### TASK BRIEF
Rewrite the entries below with every "series" switched to "data lines" and nothing else changed. Leave out the pictures.
━━━━━━━━━━
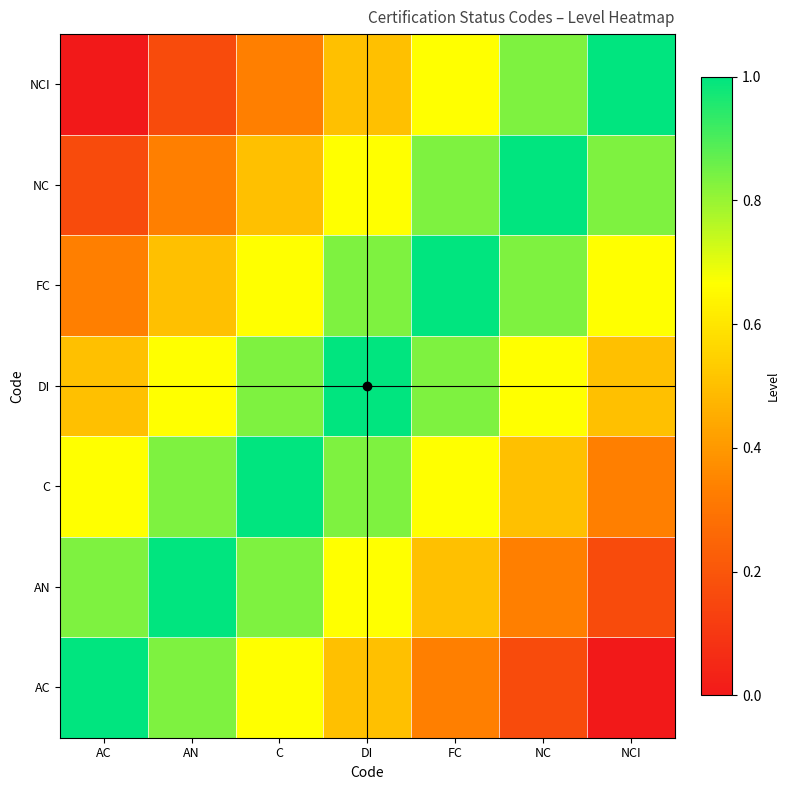

Rank the series at AN from highest to lowest value.

AN, AC, C, DI, FC, NC, NCI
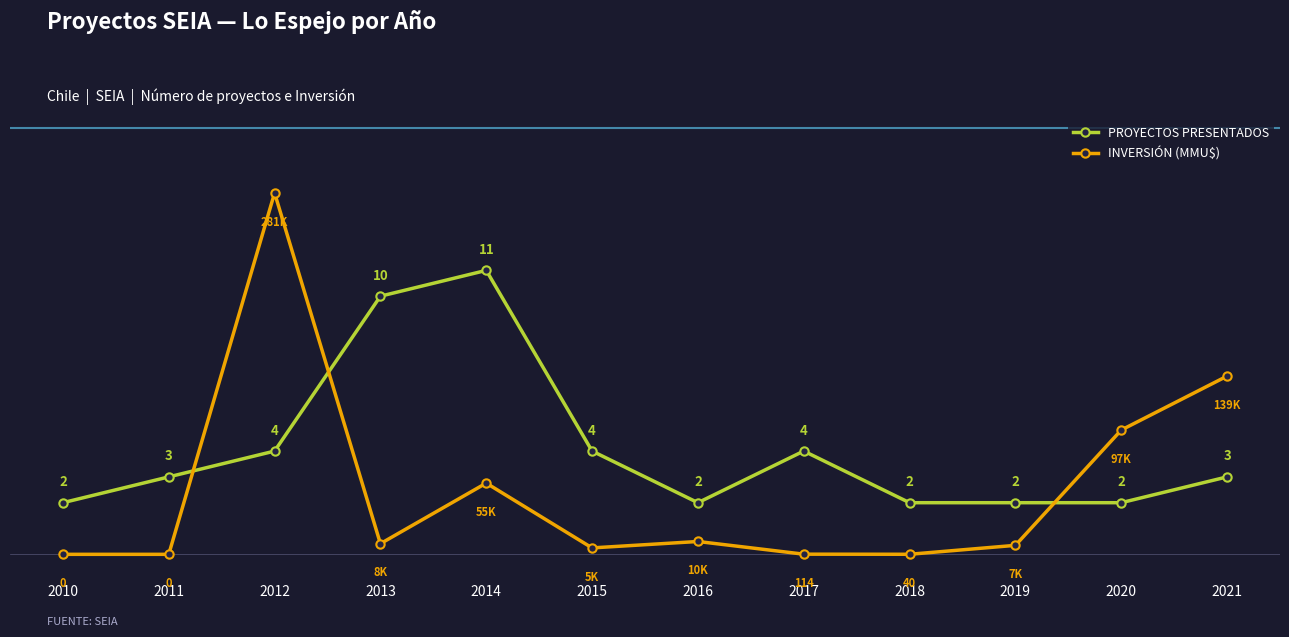

Which series changed the most between 2015 and 2018?

PROYECTOS PRESENTADOS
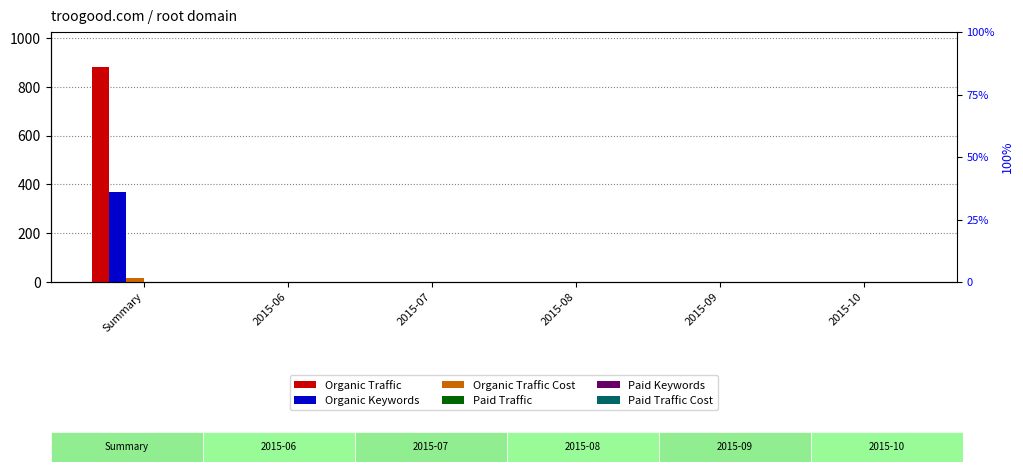

Is it true that Organic Traffic Cost equals 0 at 2015-10?

True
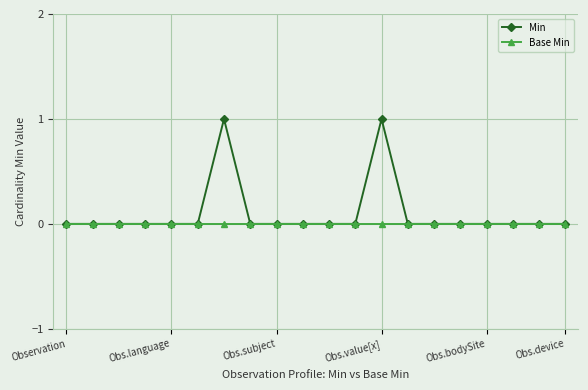

List the series in order of their peak value, lowest first.

Base Min, Min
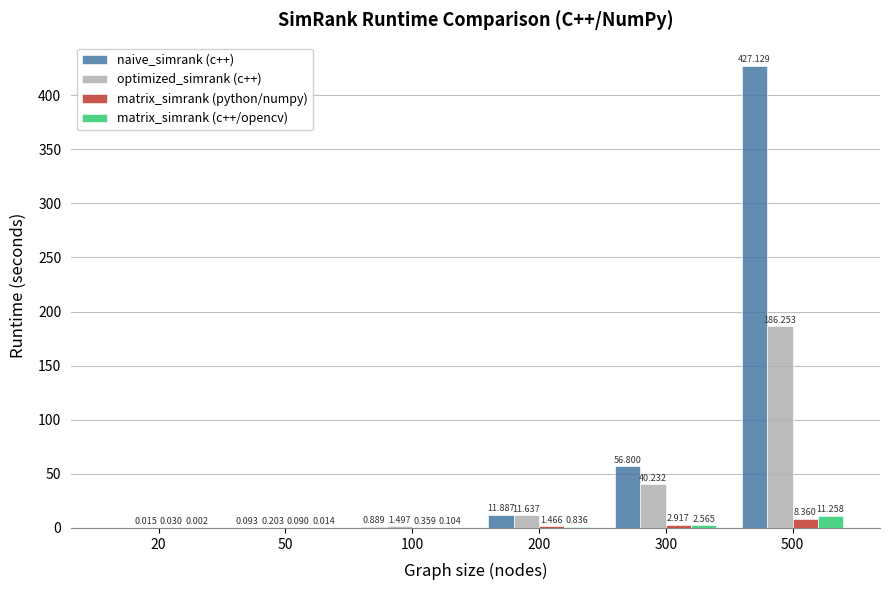

Is the value of matrix_simrank (python/numpy) at 300 greater than the value of naive_simrank (c++) at 20?

Yes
━━━━━━━━━━
### REPLY
Rank the data lines at AN from highest to lowest value.

AN, AC, C, DI, FC, NC, NCI

Which data lines changed the most between 2015 and 2018?

PROYECTOS PRESENTADOS

Is it true that Organic Traffic Cost equals 0 at 2015-10?

True

List the data lines in order of their peak value, lowest first.

Base Min, Min

Is the value of matrix_simrank (python/numpy) at 300 greater than the value of naive_simrank (c++) at 20?

Yes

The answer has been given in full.